- **About this exercise**
A word-for-word copy of the line containing "X127000000Y-122000000I-3000000J0D01*" and every following line to the end of the data below is all the answer should hold.

[Collection entries]
---+---

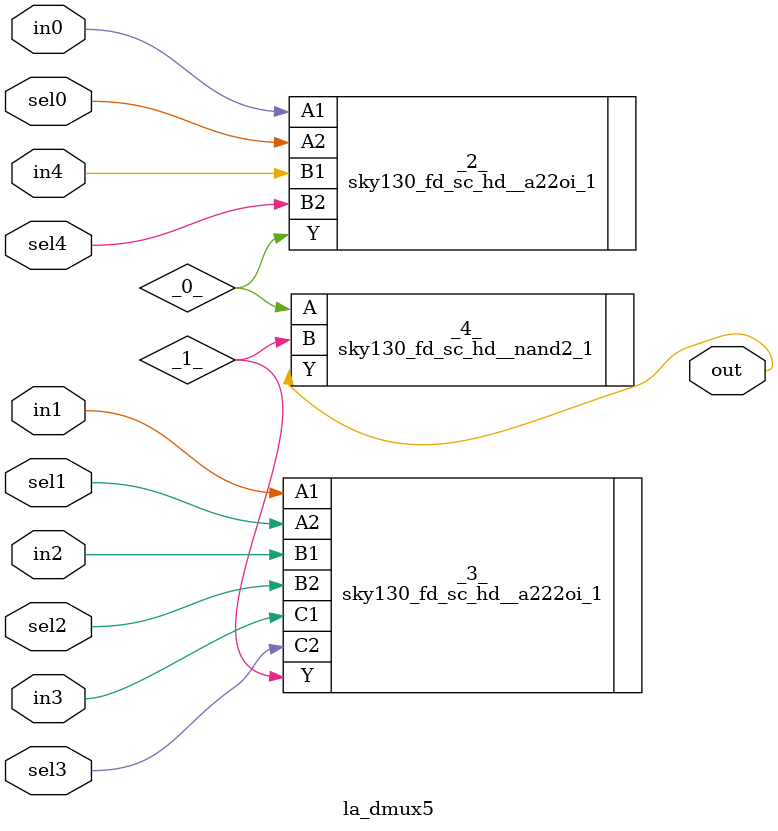
<source format=v>

/* Generated by Yosys 0.44 (git sha1 80ba43d26, g++ 11.4.0-1ubuntu1~22.04 -fPIC -O3) */

(* top =  1  *)
(* src = "generated" *)
module la_dmux5 (
    sel4,
    sel3,
    sel2,
    sel1,
    sel0,
    in4,
    in3,
    in2,
    in1,
    in0,
    out
);
  wire _0_;
  wire _1_;
  (* src = "generated" *)
  input in0;
  wire in0;
  (* src = "generated" *)
  input in1;
  wire in1;
  (* src = "generated" *)
  input in2;
  wire in2;
  (* src = "generated" *)
  input in3;
  wire in3;
  (* src = "generated" *)
  input in4;
  wire in4;
  (* src = "generated" *)
  output out;
  wire out;
  (* src = "generated" *)
  input sel0;
  wire sel0;
  (* src = "generated" *)
  input sel1;
  wire sel1;
  (* src = "generated" *)
  input sel2;
  wire sel2;
  (* src = "generated" *)
  input sel3;
  wire sel3;
  (* src = "generated" *)
  input sel4;
  wire sel4;
  sky130_fd_sc_hd__a22oi_1 _2_ (
      .A1(in0),
      .A2(sel0),
      .B1(in4),
      .B2(sel4),
      .Y (_0_)
  );
  sky130_fd_sc_hd__a222oi_1 _3_ (
      .A1(in1),
      .A2(sel1),
      .B1(in2),
      .B2(sel2),
      .C1(in3),
      .C2(sel3),
      .Y (_1_)
  );
  sky130_fd_sc_hd__nand2_1 _4_ (
      .A(_0_),
      .B(_1_),
      .Y(out)
  );
endmodule

</source>
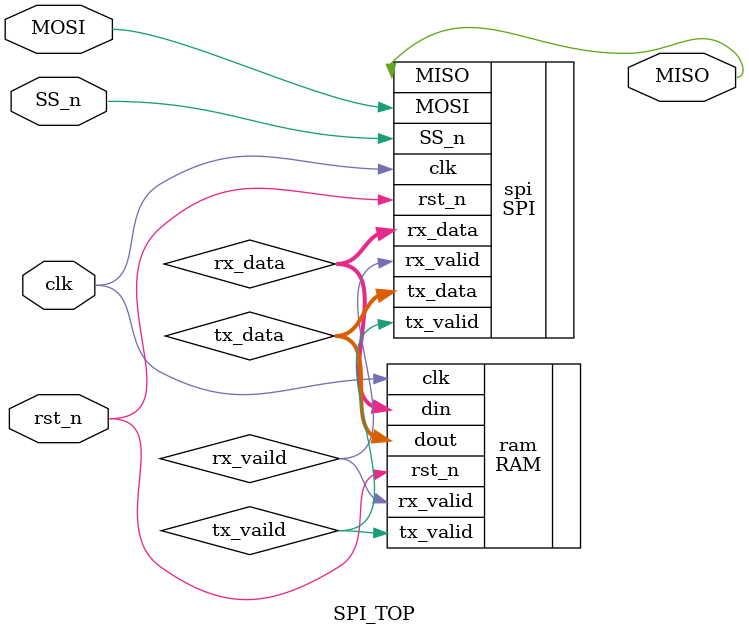
<source format=v>
module SPI_TOP(MOSI,SS_n,clk,rst_n,MISO);
parameter rx_data_width = 10;
parameter tx_data_width = 8;
parameter mem_depth=256 ;
parameter addr_size=8 ;
/***********************ports**********************/ 
input MOSI,SS_n,clk,rst_n;
output  MISO;
/******************internal signals*****************/
wire [rx_data_width-1:0] rx_data;
wire rx_vaild,tx_vaild;
wire [tx_data_width-1:0] tx_data;
/********************connect modules*****************/
RAM  ram(.din(rx_data)  , .clk(clk) , .rst_n(rst_n) , .rx_valid(rx_vaild) , .tx_valid(tx_vaild), .dout(tx_data) );
SPI spi(.MOSI(MOSI),.MISO(MISO),.SS_n(SS_n),.clk(clk),.rst_n(rst_n),.tx_valid(tx_vaild),.tx_data(tx_data),.rx_valid(rx_vaild),.rx_data(rx_data));

endmodule

</source>
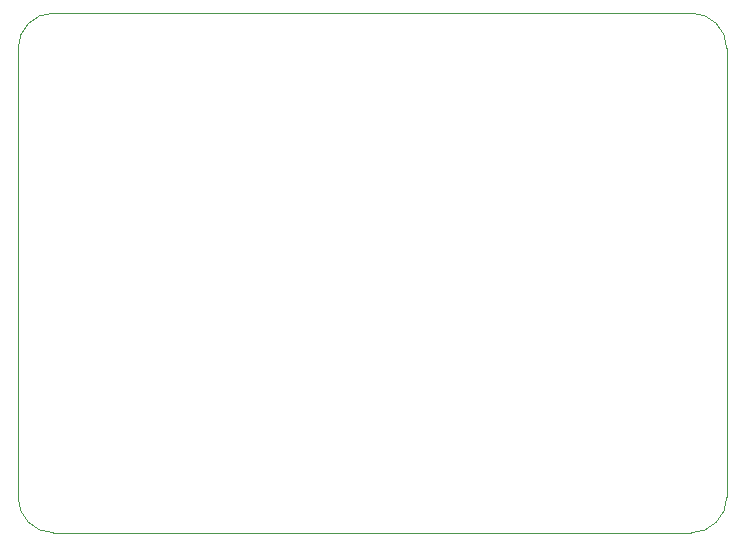
<source format=gm1>
G04 #@! TF.GenerationSoftware,KiCad,Pcbnew,9.0.1*
G04 #@! TF.CreationDate,2025-05-07T20:37:22+02:00*
G04 #@! TF.ProjectId,resistive-BMS-4s,72657369-7374-4697-9665-2d424d532d34,rev?*
G04 #@! TF.SameCoordinates,Original*
G04 #@! TF.FileFunction,Profile,NP*
%FSLAX46Y46*%
G04 Gerber Fmt 4.6, Leading zero omitted, Abs format (unit mm)*
G04 Created by KiCad (PCBNEW 9.0.1) date 2025-05-07 20:37:22*
%MOMM*%
%LPD*%
G01*
G04 APERTURE LIST*
G04 #@! TA.AperFunction,Profile*
%ADD10C,0.050000*%
G04 #@! TD*
G04 APERTURE END LIST*
D10*
X70000000Y-119000000D02*
X70000000Y-81000000D01*
X73000000Y-122000000D02*
G75*
G02*
X70000000Y-119000000I0J3000000D01*
G01*
X130000000Y-81000000D02*
X130000000Y-119000000D01*
X127000000Y-122000000D02*
X73000000Y-122000000D01*
X73000000Y-78000000D02*
X127000000Y-78000000D01*
X127000000Y-78000000D02*
G75*
G02*
X130000000Y-81000000I0J-3000000D01*
G01*
X130000000Y-119000000D02*
G75*
G02*
X127000000Y-122000000I-3000000J0D01*
G01*
X70000000Y-81000000D02*
G75*
G02*
X73000000Y-78000000I3000000J0D01*
G01*
M02*

</source>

---+---

- **Exercise result**
X127000000Y-122000000I-3000000J0D01*
G01*
X70000000Y-81000000D02*
G75*
G02*
X73000000Y-78000000I3000000J0D01*
G01*
M02*

</source>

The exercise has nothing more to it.